SYNTHESIS OF MAGNETITE-DERIVED ZERO VALENT NANOIRON AND
TARGETING OF ZERO VALENT IRON FOR APPLICATION IN
ENVIRONMENTAL REMEDIATION
Open Access
Author:
Fowler, Daniel
Area of Honors:
Chemistry
Degree:
Bachelor of Science
Document Type:
Thesis
Thesis Supervisors:
Dr. Tom Mallouk, Thesis Supervisor Thomas E Mallouk, Thesis Supervisor Przemyslaw Maslak, Thesis Honors Advisor Raymond Edward Schaak, Faculty Reader
Keywords:
environmental remediation nanoiron iron targeting
Abstract:
Dense non-aqueous phase liquids (DNAPLs) form underground contamination zones that are vast and heterogeneous in their spatial distribution, making them both difficult and costly to remediate.
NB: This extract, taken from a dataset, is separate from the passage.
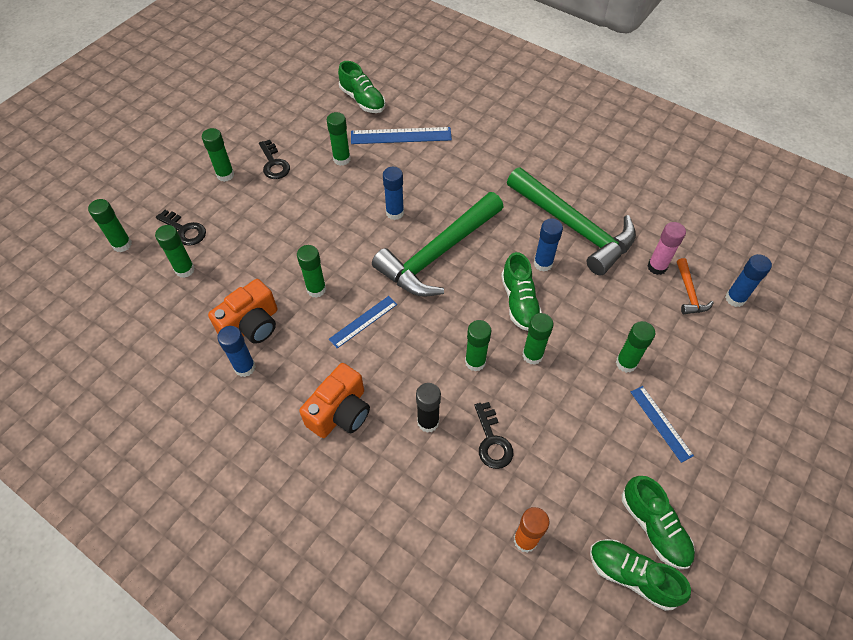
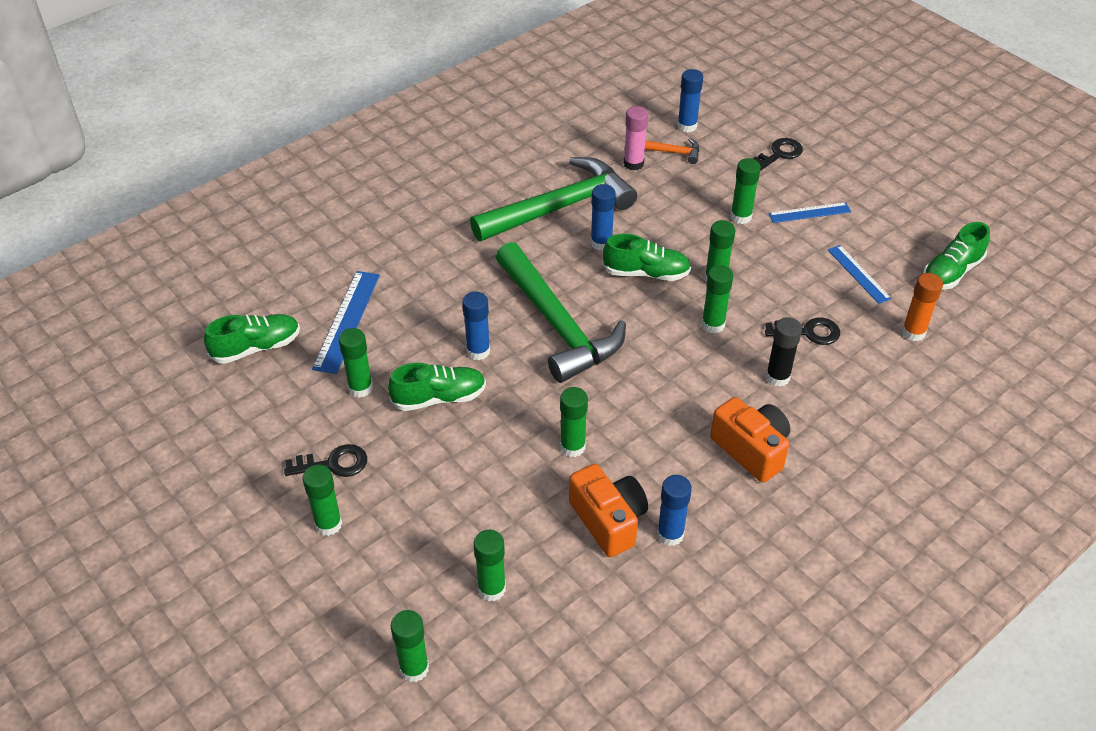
camera: 75 degrees left, 10 degrees down
black key [156,210,206,246] -> black key moved to [752,138,803,171]
blue ruler [329,296,397,348] -> blue ruler moved to [828,245,892,304]
green shoe [622,476,695,569] -> green shoe moved to [388,363,486,411]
The use of nanoscale zero valent iron (NZVI) as an in-situ agent is a good method for reducing contaminants to less toxic forms, but it is limited by cost, scalability, and hazardous synthetic routes. A new inexpensive and environmentally benign synthetic technique of making carbon-adsorbed NZVI from the reduction of iron oxide (magnetite) with carbon black was developed. Powder X-ray diffraction and scanning electron microscopy confirmed that charged polyelectrolytes were necessary to promote sufficiently intimate mixing of the reactants for production of NZVI. Transmission electron microscopy revealed iron particles on the order of 50 to 150 nm diameter. Delivery of nanoparticles to subterranean contamination zones was modeled by the transport of carbonyl iron powder suspended in anionic polymer solutions through sand columns. Iron particles modified with different anionic polymers were found to target dichlorobenzene-coated sand grains with different degrees of effectiveness. Trends in targeting correlated well with the surface energies of the polymer-modified iron surfaces, which were measured by the contact angle method. The experimental results indicate that NZVI can be produced in a new inexpensive, green manner and that the contaminant targeting properties of micron-sized iron particles can be effectively tailored using simple polymeric adsorbents.